While smaller communities like Invermere and Radium don’t see much homelessness, it’s there, lurking in the shadows away from prying eyes. A foot sticking out from under a tarp, a makeshift tent flapping in the wind, a shopping cart overflowing with household items. 

Every town seems to have a homeless person living on the street (under a bridge), getting by on the generosity of others or on sheer survivor, dog-eat-dog instinct. 

It has become a huge problem in many larger centres in B.C. In Penticton, for example, homelessness has exploded to the point where you see carts turned into rail cars on nearly every other corner. In Kelowna, it can be risky walking down certain streets, even in daylight where some homeless are known to accost the innocent. 

Last week in Penticton a homeless person with a couple of overloaded buggies was observed trying to get warm in front of a portable heater attached to a propane tank. A harsh reminder that old man winter is coming and will show no mercy to anyone. 

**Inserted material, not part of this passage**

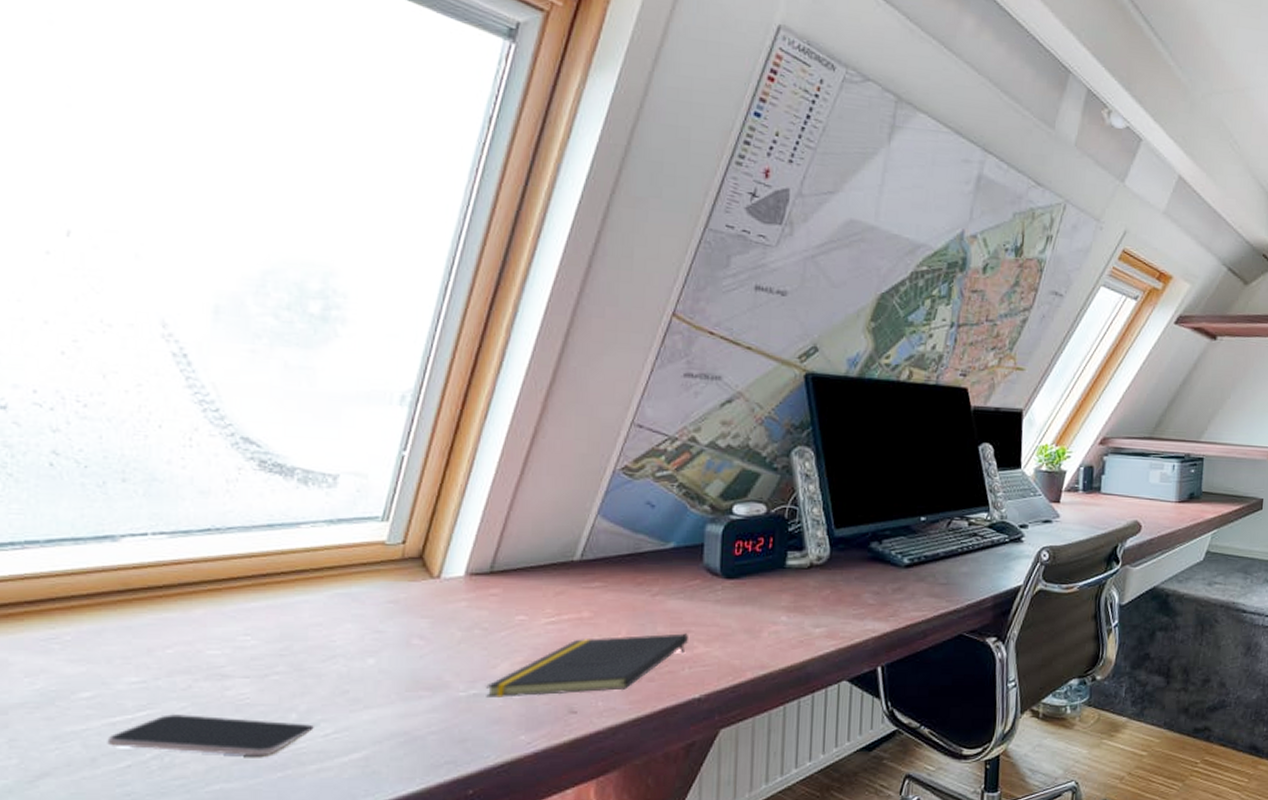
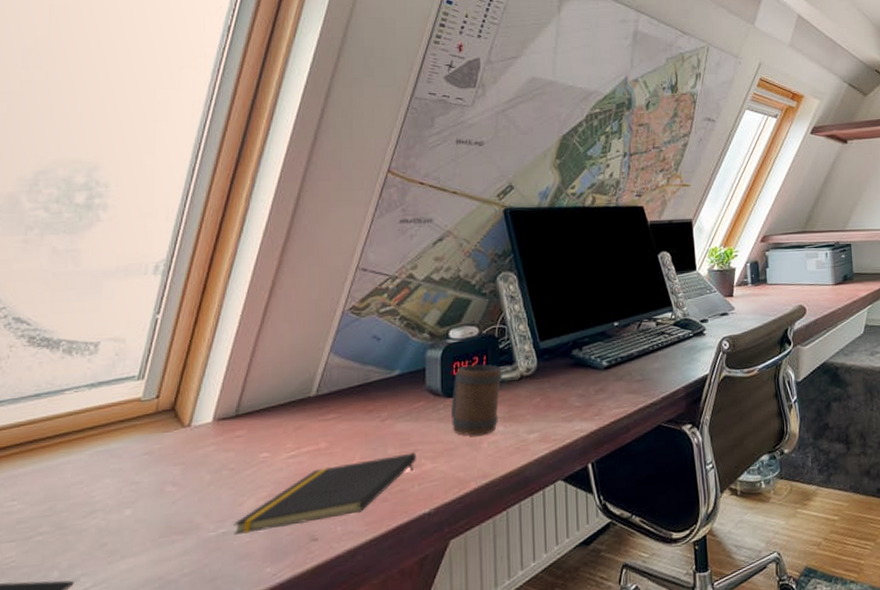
mug: none [730,546,790,623] -> present [451,364,502,436]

There was one dear lady in Oliver who lived on the street a few years ago. Her name was Crystal Clear and she was a staunch advocate for the homeless, but nobody took her seriously. Her raspy voice echoed throughout town as she and her buddies preached from their favourite drinking bench in Triangle Park. Crystal later died, mostly alone, but her memory lives on for those who loved her for speaking up for the less fortunate.

More homeless encampments seem to be popping up in our cities and rural areas, and really, you can’t blame these people for doing what they can to survive. Bylaw enforcement officers have the tough job of breaking up these camps and moving the squatters along . . . to another makeshift shelter down the road. The problem is many of these encampments become eyesores and a hazard to the community when fires get out of control and threaten the lives of everyone. This is especially alarming in the backcountry where one careless act can cause a devastating wildfire to burn for months, just like we’ve seen this past summer.

The City of Penticton is commended for its “heart and hammer” approach to homelessness through its Community Safety Officer program, but more needs to be done by the province to address this growing problem. More regulated homeless shelters, especially in winter, are a priority. Perhaps clear some land in a central location (away from residential areas) to accommodate the homeless with enforced rules and regulations. While this may not be the answer, it’s at least doing something proactive instead of reacting when a problem rears its ugly head.